But don’t expect those two to be the only ones to run.
Kevin Roberts, a longtime Republican activist and the COO of the Lanier Law Firm, said his campaign for Harless’ seat will focus on a “common sense, practical approach to problem-solving while upholding our strong, conservative fiscal and social principles.”
“I will fight in Austin to eliminate the franchise tax, curb the growth of property taxes, advocate for an exceptional education system in Texas, and protect a pro-business, pro-family, and pro-life atmosphere for all Texans,” Roberts said in a statement.
Tom Oliverson, meanwhile, is running for Fletcher’s seat in House District 130. Oliverson, an anesthesiologist, helped pass a bill relating to anesthesia regulations during the 2013 legislative session and was part of Lt. Gov. Dan Patrick’s Inaugural Committee.
“I will fight to promote free markets and end burdensome regulations that cripple our businesses and hurt the Texas economy,” Oliverson said in a statement. “I will unapologetically defend the life of the unborn, fight for lower property taxes, protect our border, be an advocate for education reform, and defend our 2nd Amendment rights.”
The two candidates who launched their campaigns Tuesday are working with consultant Allen Blakemore. Harless, R-Spring, said Monday that in-party fighting contributed to her decision to leave the Legislature, while Fletcher, R-Cypress, is running for a constable spot in Harris County.
Gail Stanart, the wife of Harris County Clerk Stan Stanart, confirmed she’s also considering a bid for Harless’ seat. She has served as president of the Texas Tea Party Republican Women and said she would be the “solid long-term conservative activist Republican” if she runs.
“The decision has not yet been made, but yes, it is certainly being considered,” she said. "It is something that we’ve been looking at for a while.”
The districts — both reliably conservative — will likely be decided in the Republican primaries, which observers say could end up crowded.
“It’s very, very early,” said political consultant Jennifer Naedler. “I can’t imagine that these won’t be extremely crowded races.”
Or as Gary Polland, the former chairman of the Harris County GOP, put it: “How often do you get an open seat?”

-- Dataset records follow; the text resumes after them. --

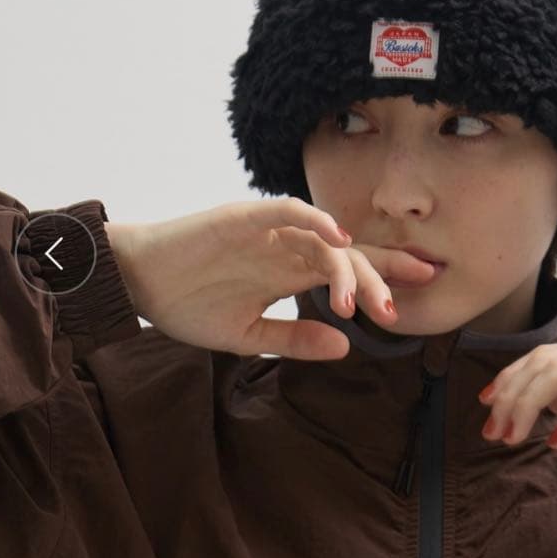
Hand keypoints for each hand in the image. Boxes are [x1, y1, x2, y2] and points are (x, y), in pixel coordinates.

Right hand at [105, 198, 433, 359]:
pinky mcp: (245, 217)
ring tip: (359, 304)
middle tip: (396, 311)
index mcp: (291, 272)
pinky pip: (288, 211)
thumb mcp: (248, 336)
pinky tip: (339, 237)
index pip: (350, 271)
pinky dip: (316, 220)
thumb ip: (295, 339)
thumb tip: (347, 347)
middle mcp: (288, 248)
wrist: (136, 283)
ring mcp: (269, 231)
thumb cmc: (187, 304)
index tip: (420, 293)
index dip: (386, 278)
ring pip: (325, 240)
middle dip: (379, 280)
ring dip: (348, 270)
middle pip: (349, 257)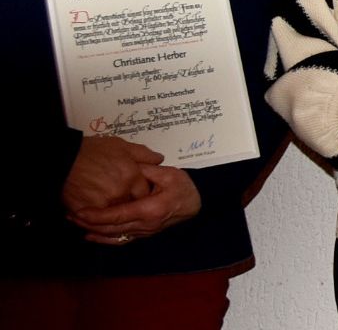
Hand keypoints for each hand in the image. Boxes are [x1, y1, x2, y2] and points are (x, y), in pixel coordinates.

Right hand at [62, 135, 162, 212]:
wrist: (63, 158)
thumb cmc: (91, 150)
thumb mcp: (121, 146)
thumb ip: (143, 154)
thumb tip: (159, 159)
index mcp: (132, 177)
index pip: (144, 194)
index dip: (141, 194)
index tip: (138, 194)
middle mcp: (120, 193)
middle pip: (131, 207)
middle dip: (130, 206)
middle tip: (123, 202)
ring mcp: (103, 204)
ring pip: (115, 216)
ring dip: (114, 215)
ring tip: (109, 210)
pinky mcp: (86, 211)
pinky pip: (97, 221)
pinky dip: (97, 219)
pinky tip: (95, 215)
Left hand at [72, 164, 201, 244]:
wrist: (197, 204)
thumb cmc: (184, 188)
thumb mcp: (169, 174)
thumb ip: (147, 171)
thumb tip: (129, 167)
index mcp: (150, 209)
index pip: (117, 215)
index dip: (96, 215)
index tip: (79, 210)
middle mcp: (145, 225)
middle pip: (111, 228)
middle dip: (89, 223)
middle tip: (70, 215)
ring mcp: (144, 232)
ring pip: (113, 236)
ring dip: (93, 231)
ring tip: (76, 223)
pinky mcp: (143, 234)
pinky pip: (120, 240)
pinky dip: (104, 240)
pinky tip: (91, 235)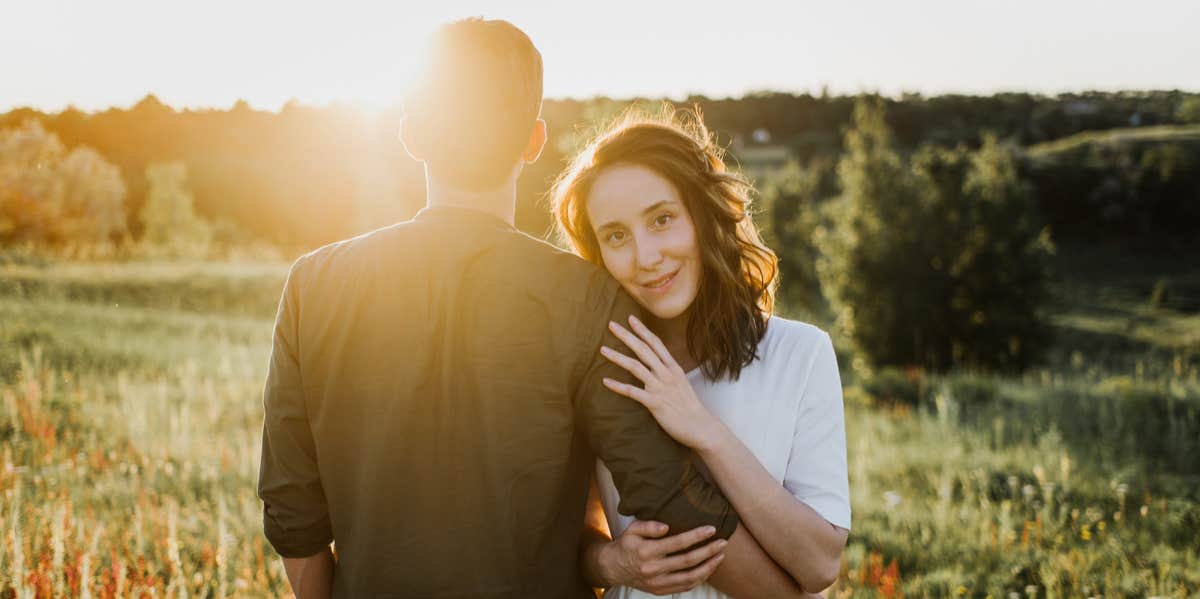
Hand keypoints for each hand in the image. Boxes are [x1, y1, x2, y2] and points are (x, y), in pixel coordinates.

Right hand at [597, 520, 726, 594]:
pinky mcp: (660, 591)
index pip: (677, 543)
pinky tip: (708, 569)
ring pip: (689, 577)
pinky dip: (699, 579)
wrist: (613, 568)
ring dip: (708, 567)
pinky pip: (684, 587)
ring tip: (720, 556)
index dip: (696, 536)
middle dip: (708, 551)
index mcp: (647, 551)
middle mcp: (653, 569)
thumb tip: (666, 526)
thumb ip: (648, 526)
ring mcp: (657, 583)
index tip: (711, 529)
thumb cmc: (626, 544)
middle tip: (723, 543)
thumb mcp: (632, 529)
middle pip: (688, 561)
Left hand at [601, 315, 723, 449]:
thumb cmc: (689, 406)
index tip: (631, 319)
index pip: (656, 344)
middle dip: (626, 336)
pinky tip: (605, 381)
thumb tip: (655, 367)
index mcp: (673, 368)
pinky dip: (618, 386)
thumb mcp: (681, 383)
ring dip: (618, 357)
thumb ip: (668, 373)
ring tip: (603, 350)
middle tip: (611, 325)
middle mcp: (666, 374)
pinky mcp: (655, 403)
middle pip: (643, 350)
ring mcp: (660, 387)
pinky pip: (632, 392)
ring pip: (636, 367)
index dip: (643, 330)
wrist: (700, 426)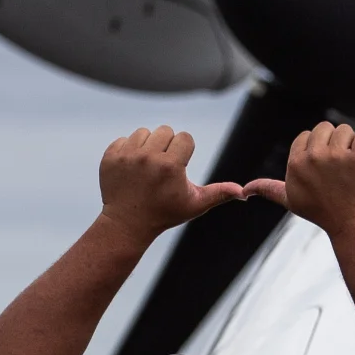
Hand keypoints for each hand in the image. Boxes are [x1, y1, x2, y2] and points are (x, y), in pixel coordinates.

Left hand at [99, 126, 245, 239]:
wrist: (127, 224)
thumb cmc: (165, 213)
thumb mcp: (194, 205)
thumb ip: (219, 193)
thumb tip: (244, 192)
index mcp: (171, 166)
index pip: (185, 137)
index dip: (184, 152)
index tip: (177, 169)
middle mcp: (148, 157)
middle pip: (165, 131)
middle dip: (166, 147)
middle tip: (161, 170)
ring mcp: (126, 156)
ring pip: (144, 132)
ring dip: (147, 146)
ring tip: (145, 169)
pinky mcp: (110, 157)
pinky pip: (124, 139)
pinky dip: (128, 151)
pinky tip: (130, 170)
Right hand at [245, 122, 354, 235]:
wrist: (349, 224)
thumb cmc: (320, 211)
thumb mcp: (290, 200)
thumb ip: (268, 189)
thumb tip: (244, 191)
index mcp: (295, 163)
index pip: (306, 135)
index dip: (317, 148)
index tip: (322, 167)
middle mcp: (313, 157)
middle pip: (325, 127)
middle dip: (333, 142)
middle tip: (337, 165)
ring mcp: (337, 157)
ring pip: (345, 129)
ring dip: (350, 144)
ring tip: (349, 166)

Turnout at the March primaries will be significantly higher than usual given the 2016 presidential primaries, which could diminish the impact of the more conservative voters who reliably show up each election, said Mark P. Jones, a Rice University political scientist.
Yet if enough candidates run in the House primaries, it could spread the vote out among a wider range of candidates, potentially forcing the race to a runoff election.
“If it goes to a runoff, we’re going to have a low-visibility runoff, and that’s where Tea Party groups can play an outsized role and have a much greater than normal level of influence,” Jones said.